In una recente intervista rilasciata a Rue Morge, il regista ha parlato dell’influenza che ha avuto sulla sua opera il cinema horror orientale e giapponese in particolare; questione tanto più significativa e degna di considerazione se si considera l’origine nipponica dell’opera di riferimento a cui la pellicola è ispirata e le numerose accuse di whitewashing che si sono accumulate nei confronti del film. Ecco cosa ha rivelato Wingard a proposito:
“Quando ero nella scuola di cinema, circa nel 2001-2002, era il periodo d’oro specialmente dell’horror giapponese – i film di Takashi Miike, di Kiyoshi Kurosawa, quel genere di cose – arrivavano negli Stati Uniti, nonostante una gran parte come bootleg. Mi ricordo di aver visto Battle Royale su una videocassetta che mio fratello comprò ad una convention di anime, che ovviamente era l’unica risorsa per procurarsi quei film allora, ma la qualità era davvero terribile; era come se fosse un EP registrato dopo altre 15 registrazioni precedenti. Questo è anche il modo in cui ho visto Ringu e tutti quei film, e questo aggiungeva qualcosa – quel tipo di qualità “sporca”, no?

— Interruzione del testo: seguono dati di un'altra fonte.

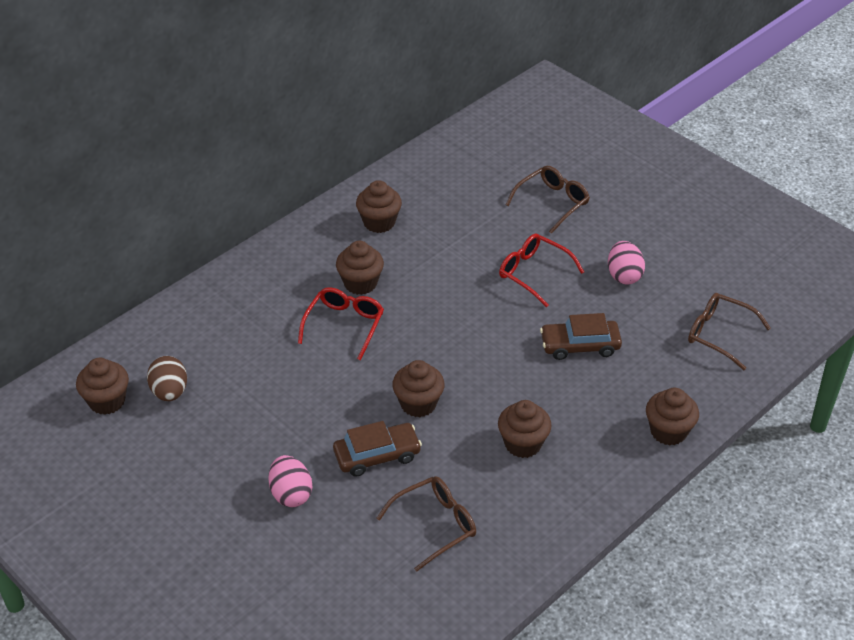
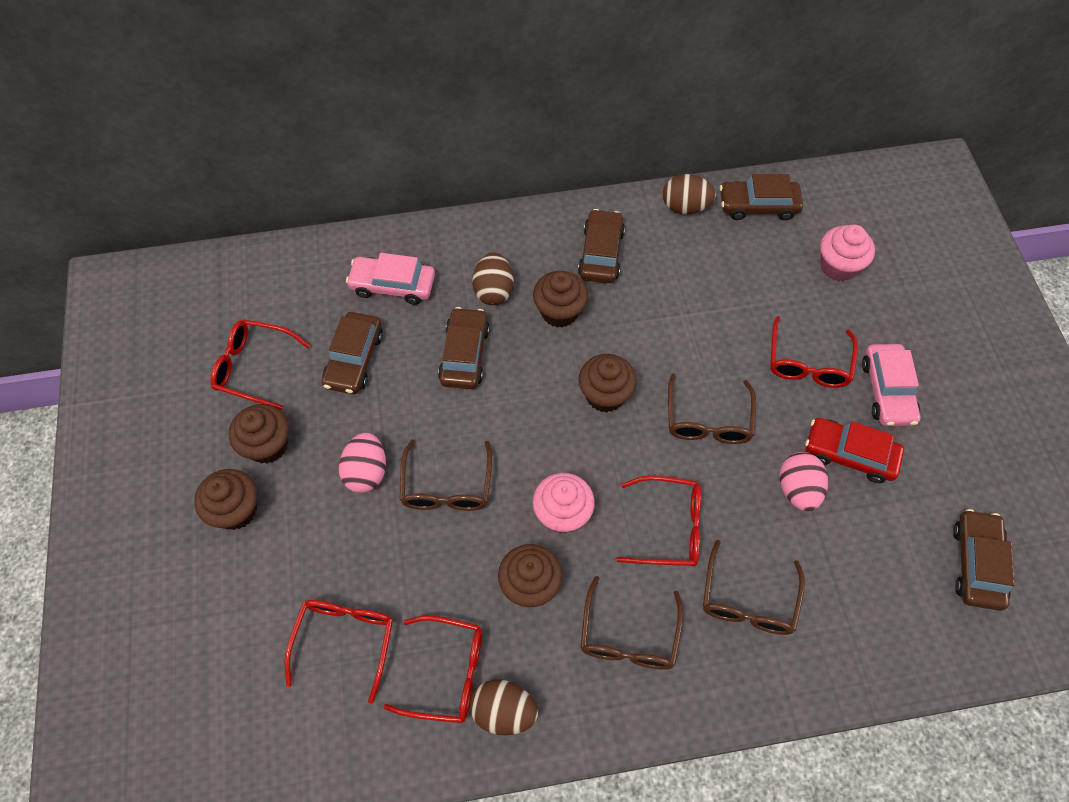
brown car: [333,421,422,477] [540,313,622,360] = 2 -> [322,312,383,394] [438,307,490,389] [578,209,625,283] [720,174,803,220] [953,509,1015,611] = 5
brown cupcake: [76,358,129,415] [336,241,384,295] [356,180,402,233] [392,360,445,417] [498,400,552,458] [646,388,699,446] = 6 -> [194,469,257,530] [229,404,289,464] [498,544,563,607] [533,271,588,328] [579,354,637,413] = 5
brown egg: [147,356,187,401] = 1 -> [470,679,538,735] [472,252,514,305] [663,174,716,214] = 3
brown glasses: [377,476,476,572] [506,166,590,234] [688,293,771,370] = 3 -> [399,439,492,511] [580,576,683,670] [668,373,756,444] [703,540,805,635] = 4
pink car: none = 0 -> [346,253,435,305] [862,344,920,426] = 2
pink cupcake: none = 0 -> [533,473,595,534] [820,224,875,281] = 2
red car: none = 0 -> [805,418,904,483] = 1
red glasses: [298,287,384,360] [499,233,584,307] = 2 -> [210,319,310,410] [284,600,393,704] [383,615,482,723] [616,475,701,567] [770,316,858,388] = 5

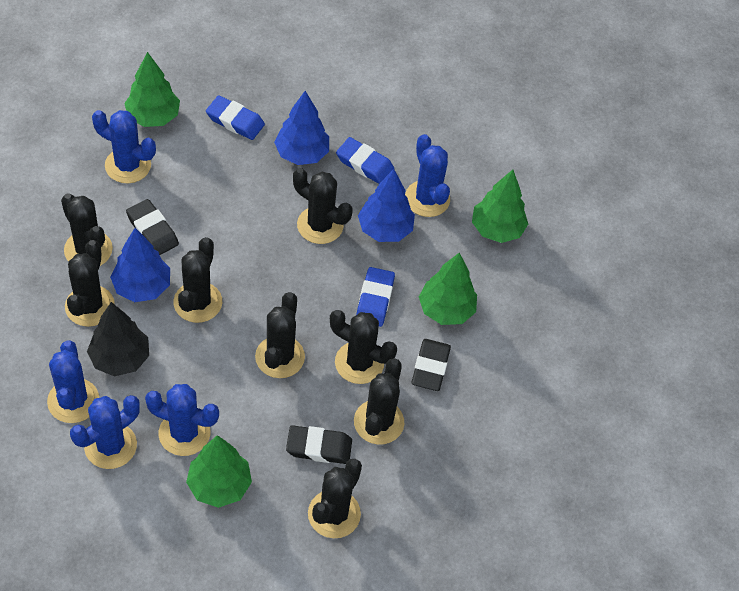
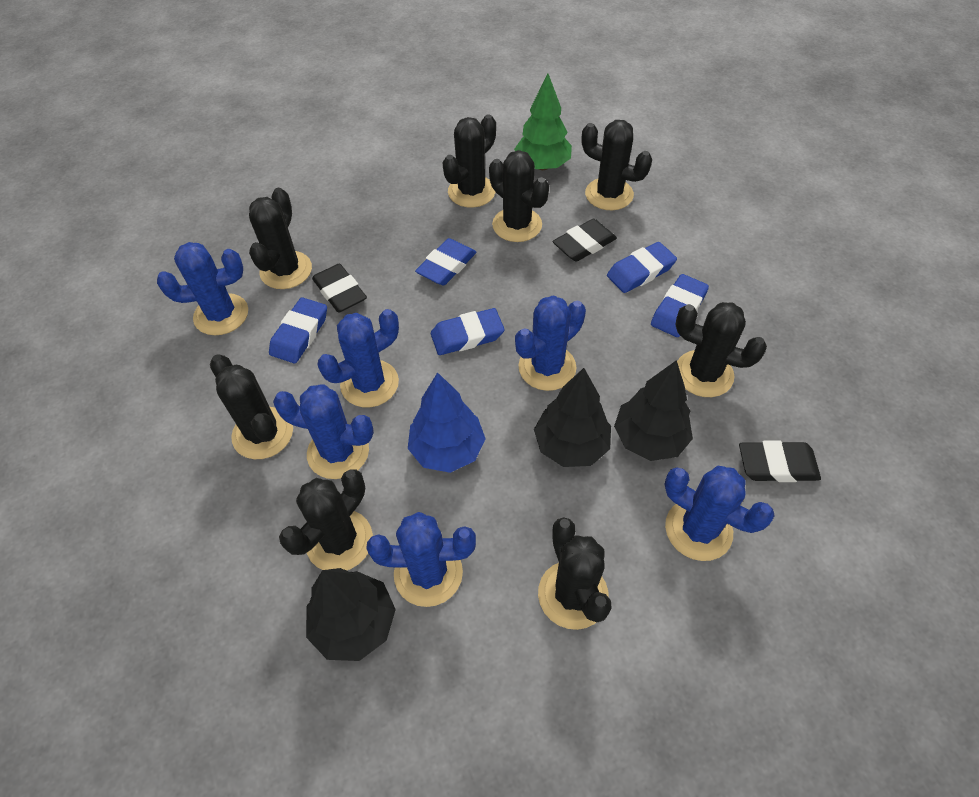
black tree: [87,302,149,377] = 1 -> [306,568,396,661] [534,368,611,467] [614,360,693,461] = 3
blue cactus: [47,341,99,423] [70,395,140,469] [92,110,156,183] [145,384,219,456] [405,134,450,217] = 5 -> [157,242,248,335] [273,384,374,479] [318,309,399,407] [366,512,476,607] [515,295,586,391] [665,466,775,561] = 6
blue eraser: [206,95,265,140] [336,137,395,184] [356,267,395,327] = 3 -> [269,297,327,364] [415,238,476,285] [431,308,504,355] [607,242,677,293] [651,274,709,337] = 5
blue tree: [110,228,170,302] [274,91,329,165] [358,169,415,242] = 3 -> [408,372,486,473] = 1
green tree: [124,52,180,127] [186,435,252,508] [419,252,477,325] [472,169,528,243] = 4 -> [514,74,572,170] = 1

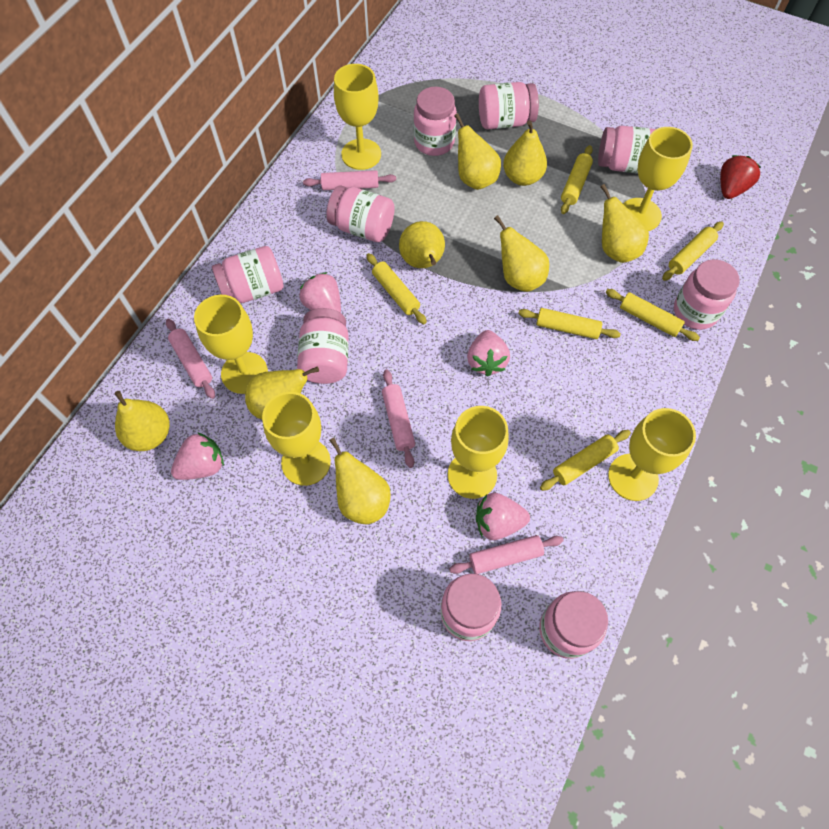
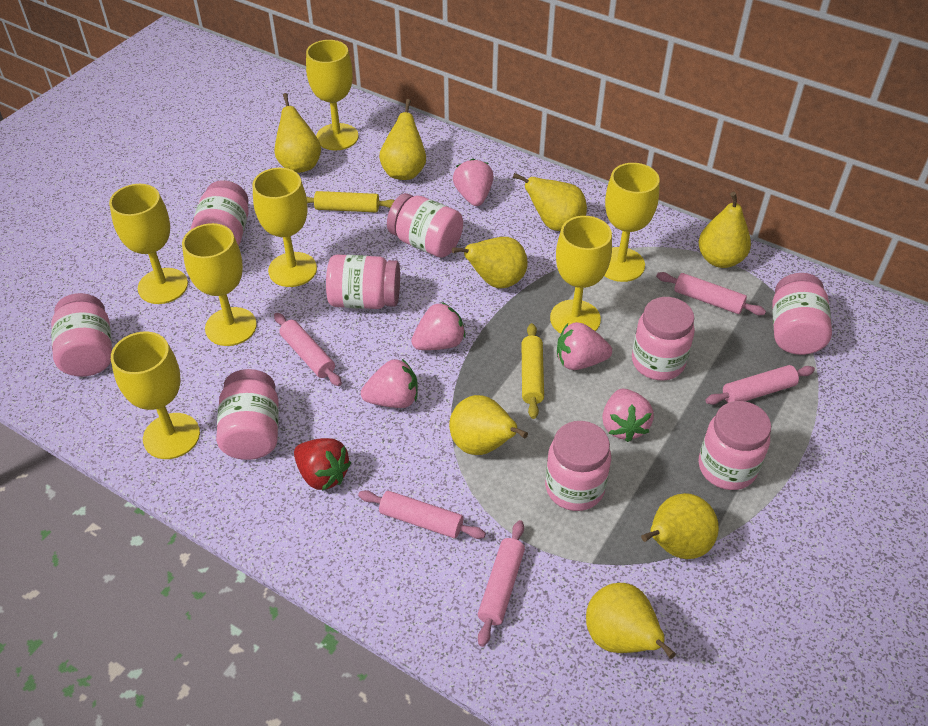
pink rolling pin: [166,319,215,399] [303,170,396,190] [382,370,415,468] [449,535,564,574] = 4 -> [274,313,342,386] [358,490,486,539] [478,520,525,647] [656,272,766,315] [705,365,815,405] = 5
pink strawberry: [171,432,224,480] [300,272,341,313] [467,330,510,377] [476,493,530,540] = 4 -> [361,359,418,408] [411,302,466,350] [453,159,494,206] [557,322,612,370] [602,388,654,442] = 5
yellow goblet: [194,295,268,394] [262,392,331,486] [334,64,381,170] [448,406,509,499] [608,408,696,501] [623,127,693,231] = 6 -> [109,184,188,304] [111,332,200,459] [182,223,257,346] [252,168,317,287] [306,40,359,151] [550,216,612,333] [604,163,660,282] = 7
yellow rolling pin: [366,253,427,324] [518,308,621,339] [540,430,631,491] [561,145,593,214] [606,289,700,341] [662,221,724,281] = 6 -> [306,191,395,212] [522,323,544,419] = 2

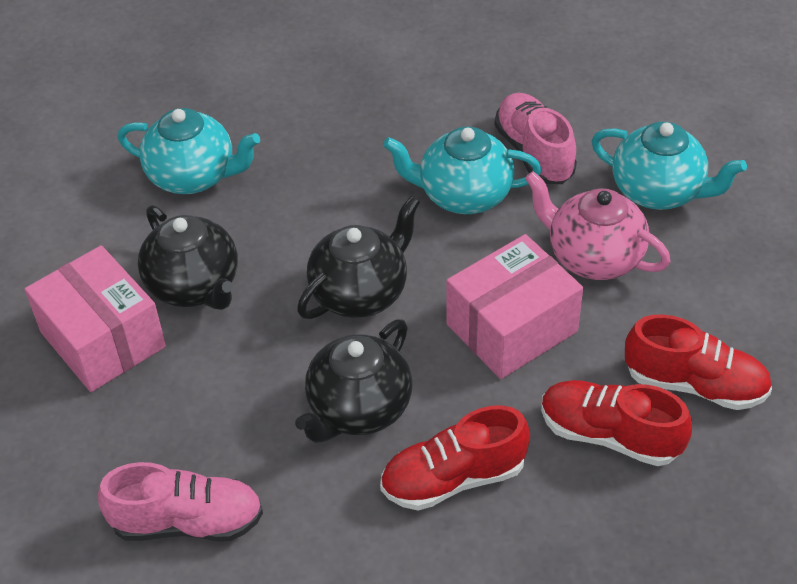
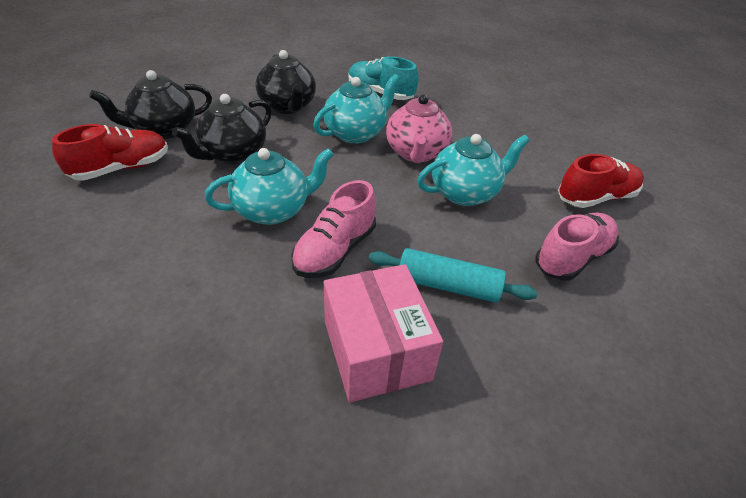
pink box: [25,245,166,392] [446,234,583,379] = 2 -> [324,264,443,402] = 1
red shoe: [380,405,530,510] [541,380,692,466] [625,314,772,410] = 3 -> [52,124,168,181] [558,154,644,208] = 2
turquoise rolling pin: none = 0 -> [369,248,538,303] = 1
turquoise shoe: none = 0 -> [348,56,418,100] = 1

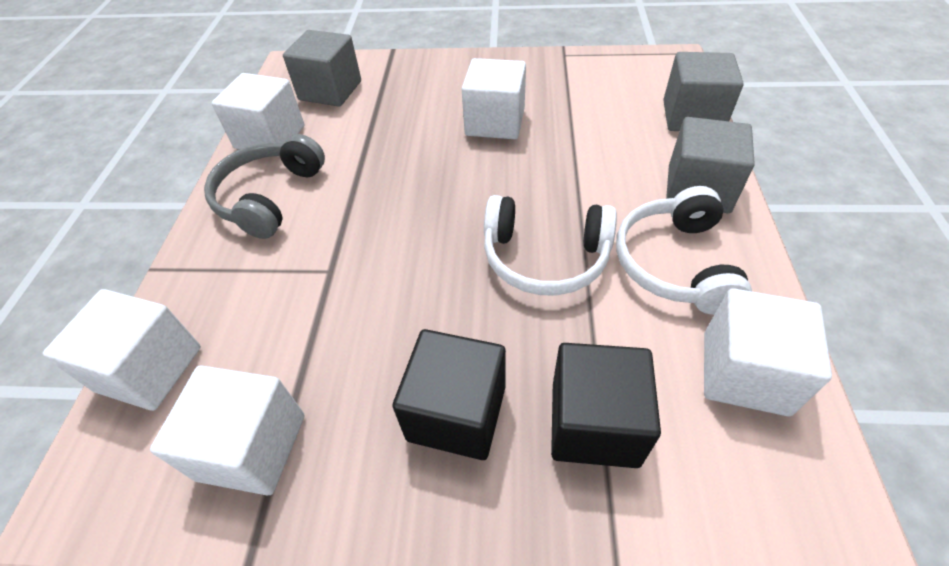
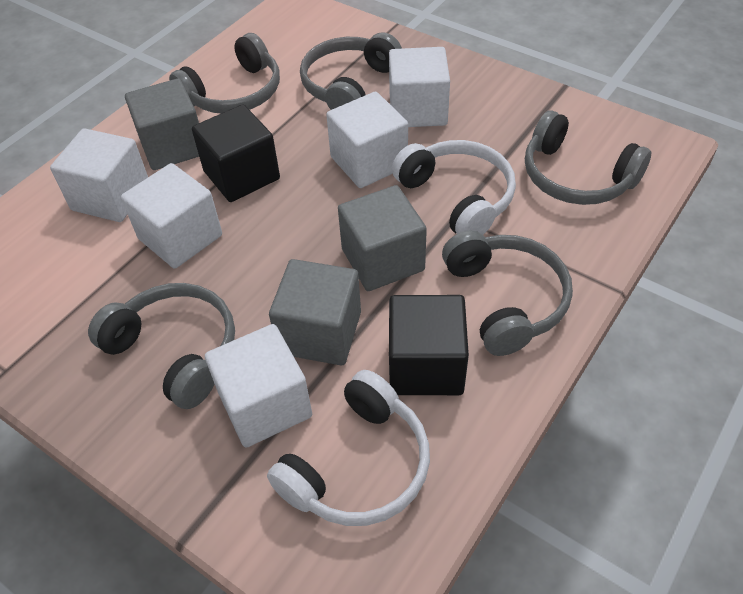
grey headphones: [204,134,325,239] = 1 -> [88,283,235,409] [169,33,280,113] [300,32,402,110] [442,231,573,356] [525,110,651,205] = 5

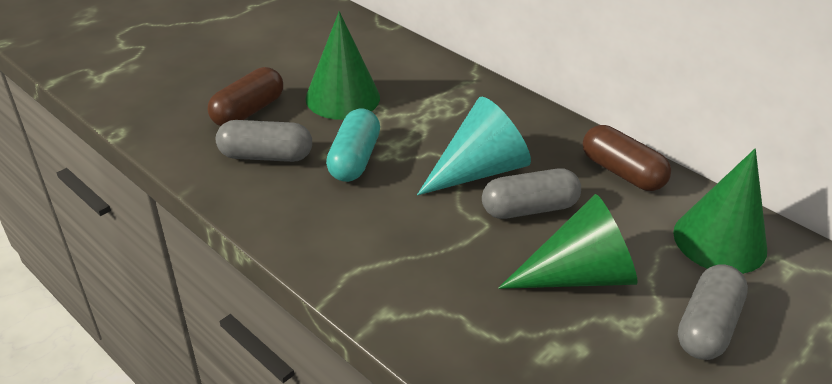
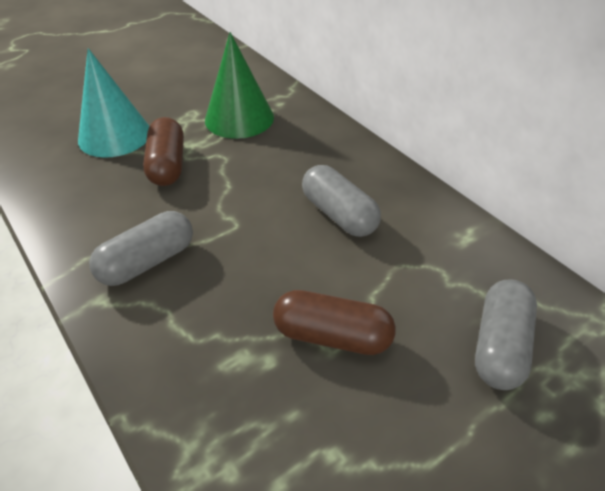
green cone: [305,11,380,120] [498,194,638,289] [673,149,767,274] = 3 -> [205,32,274,139] = 1
turquoise capsule: [326,109,380,182] = 1 -> none = 0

Andando avanti però fui davvero felice di vedere questi film nel modo in cui erano stati concepiti. E sì, ebbero un’enorme influenza su di me, specialmente la maniera in cui approcciavano la violenza con quello stile operistico. C’è una sequenza in Death Note in cui presentiamo L, e la sua indagine lo ha condotto in Giappone; è un omaggio a Ichi The Killer. Abbiamo riempito questa stanza con corpi nudi – persone in un sex club attaccato dalla Yakuza – e quello è stato il mio supremo momento “Takashi Miike”. Anche qualcuno dei miei precedenti film; se guardate Home Sick, il primissimo film che ho fatto, quello è quasi interamente influenzato da Takashi Miike, così come da Lucio Fulci”.

Il regista inoltre si è dichiarato interessato e disponibile anche per un eventuale sequel di Death Note:
“Beh, mi piacerebbe; è sempre stata quella l’idea. Questo film regge benissimo anche da solo, e c’è un’ottima struttura a loop. Tutti i temi e le idee che volevamo esplorare sono tutti lì e attaccati. I personaggi però sono molto divertenti e interessanti, e dal momento che questa è una storia di un inizio, spalanca le porte sulla possibilità di esplorarli ancora meglio”.

Il film, prodotto da Netflix, sarà disponibile sulla piattaforma da domani, 25 agosto 2017.